October 17, 2011

U.S. Job Growth Among Benefits Of South Korean Trade Alliance

Guest column submitted by U.S. Senator Mike Crapo

In recent years, the U.S. has slipped from being the top exporter to South Korea to third place.  Tariffs on U.S. products entering this market do not help.  South Korea's agricultural tariffs average almost 49 percent.  Paying nearly $1 billion annually, U.S. exporters to South Korea face average tariffs on industrial goods of more than double the average tariffs South Korea faces exporting to the U.S.  The wound is entirely self-inflicted by the needless delay in passingan agreement to immediately reduce the cost of accessing this important market and increase opportunities for U.S. job creators.  The U.S.-South Korea Free Trade Agreement (KORUS FTA) would decrease trade barriers, boost our exports and strengthen the economic relationship between our two nations. 

Through the KORUS FTA, nearly 95 percent of bilateral trade in consumer and industrial products would become duty-free within three years, and most remaining tariffs would be eliminated within 10 years.  The FTA would immediately eliminate or phase-out tariffs and quotas on a broad range of agricultural products, with almost two-thirds of South Korea's agriculture imports from the U.S. becoming duty-free.  The U.S. International Trade Commission (USITC) estimates the annual increase in U.S. agricultural exports would be from $1.9-3.8 billion under the fully-implemented FTA. 

Idaho exports nearly $300 million in goods to South Korea, our fifth-largest export market.  With four of Idaho's top five export markets in Asia, we can no longer allow our trade competitors in Europe and Australia to displace us in South Korea and elsewhere in Asia.  The KORUS FTA would open the door wider for sales of Idaho and U.S. products in this important and growing region.

Overall, the USITC estimated that the U.S. Gross Domestic Product (GDP) would increase by approximately $10 billion if the KORUS FTA is implemented.  In testimony for the Senate Finance Committee, on which I serve, Deputy U.S. Trade Representative Demetrios Marantis indicated the agreement will strengthen our trade and investment ties to South Korea's $1 trillion economy and create substantial export opportunities.  "The tariff reductions on goods exports alone will lead to significant increases in U.S. exports to Korea that will support over 70,000 additional American jobs."  Others project an even larger boost to our economy.  According to University of Michigan analyses, U.S. GDP would increase by $25.12 billion. 

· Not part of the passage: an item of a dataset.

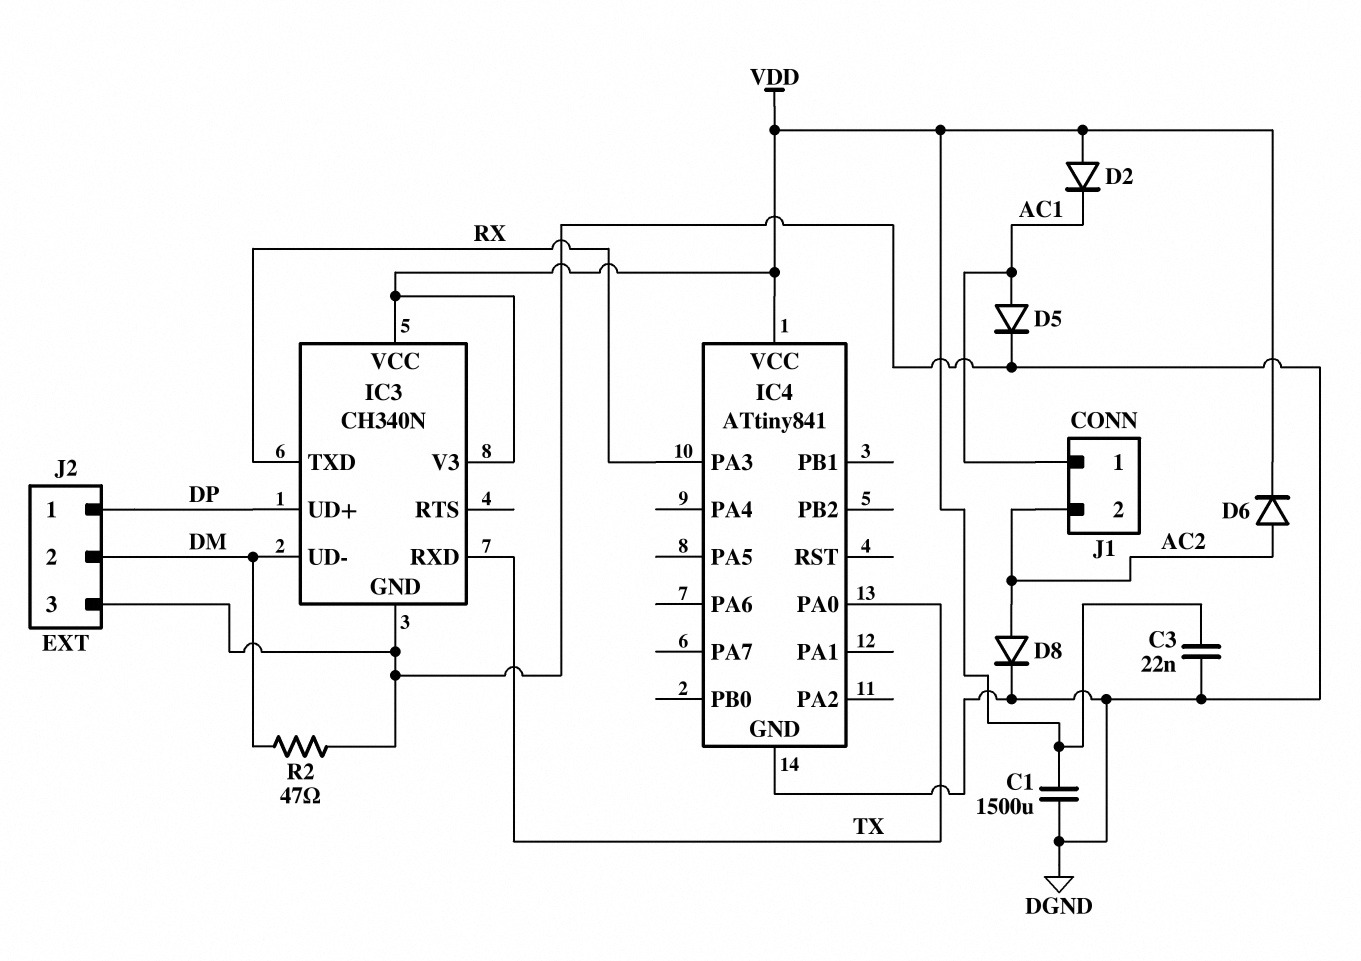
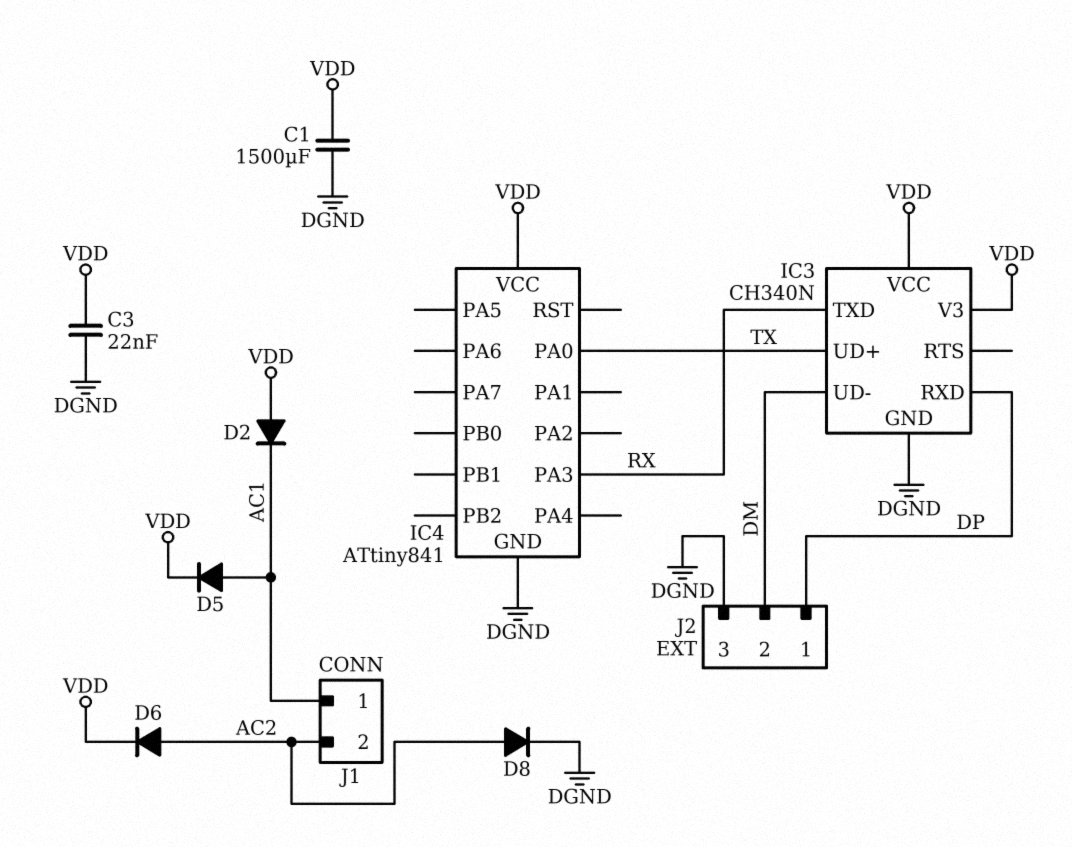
D5: diode (A AC1, K DGND) -> diode (A AC1, K VDD)
IC3 pin RXD: TX -> DP
IC3 pin UD+: DP -> TX
R2: 47 (DGND, DM) -> none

Additionally, the agreement provides an opportunity to deepen ties with a vital regional security partner.  Our two nations have been allies for more than 60 years.  Thousands of American military personnel serve on the Korean peninsula to enforce regional stability, and South Korea has assisted with multinational efforts in Iraq and Afghanistan.  The U.S. and South Korea have also worked closely in isolating a dangerous North Korea. 

This FTA was signed more than four years ago, and President Obama needlessly delayed submitting implementation legislation to Congress while other countries negotiated and ratified their own accords with South Korea.  With the U.S. unemployment rate persistently above 9 percent, this is an economic growth opportunity we cannot let slip away.

This trade agreement would enhance our global competitiveness and increase ties with an important East Asian ally.  Enactment of the KORUS FTA will be a much-needed step in the right direction, and it should be implemented without further delay.